Maksim Gorki’nin önemini ve değerini hiç yitirmeyen Ana adlı devrimci romanı, toplumcu gerçekçi edebiyat türünün en önemli başyapıtlarından biri. Ana, proletaryanın çara ve kapitalistlere karşı, sonunda Ekim Devrimi’ne varan mücadelesini, kendi halinde bir annenin ateşli bir eylemciye dönüşmesi bağlamında anlatır. Roman iki gerçek olayın ekseninde kurgulanır: 1902’de Sormovo’daki 1 Mayıs gösterisi ve bu gösteriye katılanların yargılanması. Gorki, hikâyeyi olayların eylemci kahramanları yerine, bir annenin bakış açısından anlatmayı seçmiştir. Bunun nedeni de işçi sınıfına daha kolay mesaj verme yaklaşımıdır. Gorki, herkesin eylemci olabileceğini ve devrime katkıda bulunabileceğini göstererek işçi sınıfı insanlarının ürkekliğini kırmayı, onları yüreklendirmeyi amaçlamıştır. Ayrıca burjuva sınıfının sağladığı olanaklara sırt çevirerek mücadeleye katılan başka kadınlar da romanda önemli rol oynar. Böylece devrimci mücadelenin, sadece erkeklerin değil kadınların da omuzlarında yükseldiğini Gorki’nin usta üslubundan okuruz.
MAKSİM GORKİ, 1868’de
Rusya’da doğdu. Babasını beş yaşında kaybetti, annesinin yeniden evlenmesi
üzerine büyükbabasının yanına gönderildi. Ancak birkaç ay okula gidebildi;
sekiz yaşından itibaren çeşitli işlerde çok ağır koşullarda çalışmaya başladı.

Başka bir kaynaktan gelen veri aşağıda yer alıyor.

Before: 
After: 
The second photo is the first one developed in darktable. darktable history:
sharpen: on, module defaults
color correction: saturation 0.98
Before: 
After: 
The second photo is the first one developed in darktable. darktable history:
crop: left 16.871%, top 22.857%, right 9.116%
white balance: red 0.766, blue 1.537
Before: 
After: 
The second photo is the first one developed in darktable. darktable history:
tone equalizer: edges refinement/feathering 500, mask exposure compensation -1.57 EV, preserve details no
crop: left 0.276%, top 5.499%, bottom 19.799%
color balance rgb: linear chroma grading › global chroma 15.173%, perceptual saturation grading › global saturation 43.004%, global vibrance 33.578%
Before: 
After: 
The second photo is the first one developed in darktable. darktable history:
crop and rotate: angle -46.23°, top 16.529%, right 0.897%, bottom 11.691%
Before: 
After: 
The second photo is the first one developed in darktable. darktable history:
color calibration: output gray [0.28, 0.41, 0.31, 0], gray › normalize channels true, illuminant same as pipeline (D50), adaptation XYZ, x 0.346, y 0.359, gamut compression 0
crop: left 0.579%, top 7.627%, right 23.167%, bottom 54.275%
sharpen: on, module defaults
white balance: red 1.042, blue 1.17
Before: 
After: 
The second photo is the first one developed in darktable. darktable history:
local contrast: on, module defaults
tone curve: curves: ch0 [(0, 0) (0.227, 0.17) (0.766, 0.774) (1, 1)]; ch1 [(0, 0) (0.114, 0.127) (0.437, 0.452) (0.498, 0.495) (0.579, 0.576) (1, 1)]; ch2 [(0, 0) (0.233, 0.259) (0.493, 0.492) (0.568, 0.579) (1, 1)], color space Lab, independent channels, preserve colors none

Böylece Rus işçi sınıfının yaşamını çok yakından tanıdı. Gerçek adı Aleksey
Maksimoviç Peşkov yerine Rusçada “acı” anlamına gelen Gorki soyadını aldı. İlk
öyküsü “Makar Çudra” (1892) Tiflis’te çalıştığı dönemde yayımlandı. Dergilerde
yayımlanan ilk öykülerinin ardından, en iyi öykülerinden sayılan “Yirmi Altı
Adam” ve “Bir Kız”la (1899) birlikte ünü hızla yayıldı. İlk romanı Foma’yı
(1899), Üçler (1900) izledi. Ana (1906)
adlı romanını Rus devrimci hareketine adadı. 1902’de Ayaktakımı Arasında adlı
ünlü oyununu yazdı. “Fırtına Kuşunun Türküsü” adlı şiiri, hem yayımlandığı
derginin (Jizn) kapatılmasına hem de yazarın tutuklanmasına
neden oldu; ancak dış ülkelerden gelen protestoların da etkisiyle Gorki
salıverildi. 1905 Devrimi’nde önemli bir rol oynayan Gorki, 1906’da önce ABD’ye
gitti, ardından İtalya’da yedi yıl siyasi sürgün olarak yaşadı. 1913’te
ülkesine döndü, Rusya’nın Birinci Dünya Savaşı’na girmesine ve 1917’de
Bolşeviklerin iktidara gelmesine karşı çıktı. Ancak 1919’dan sonra Lenin
hükümetiyle işbirliği içine girdi. 1913-1923 yılları arasında başyapıtı sayılan Çocukluğum,
İnsanlar Arasında ve Benim Üniversitelerim’den
oluşan otobiyografik üçlemesini yayımladı. Devrim sonrası yaşadığı düş
kırıklıklarından ötürü 1921-1928 yılları arasında İtalya’da kaldıktan sonra
Stalin döneminde Sovyetler Birliği’ne döndü. 1934’te kurulan Sovyet Yazarlar
Birliği’nin ilk başkanı oldu. Toplumcu gerçekçilik olarak adlandırılan edebiyat
yaklaşımının ortaya atılmasına katkıda bulundu. Son dönem yapıtlarının hemen hepsinde
devrim öncesi yılları ele aldı. 1936’da kuşkulu bir ölümle Moskova’da hayata
veda etti.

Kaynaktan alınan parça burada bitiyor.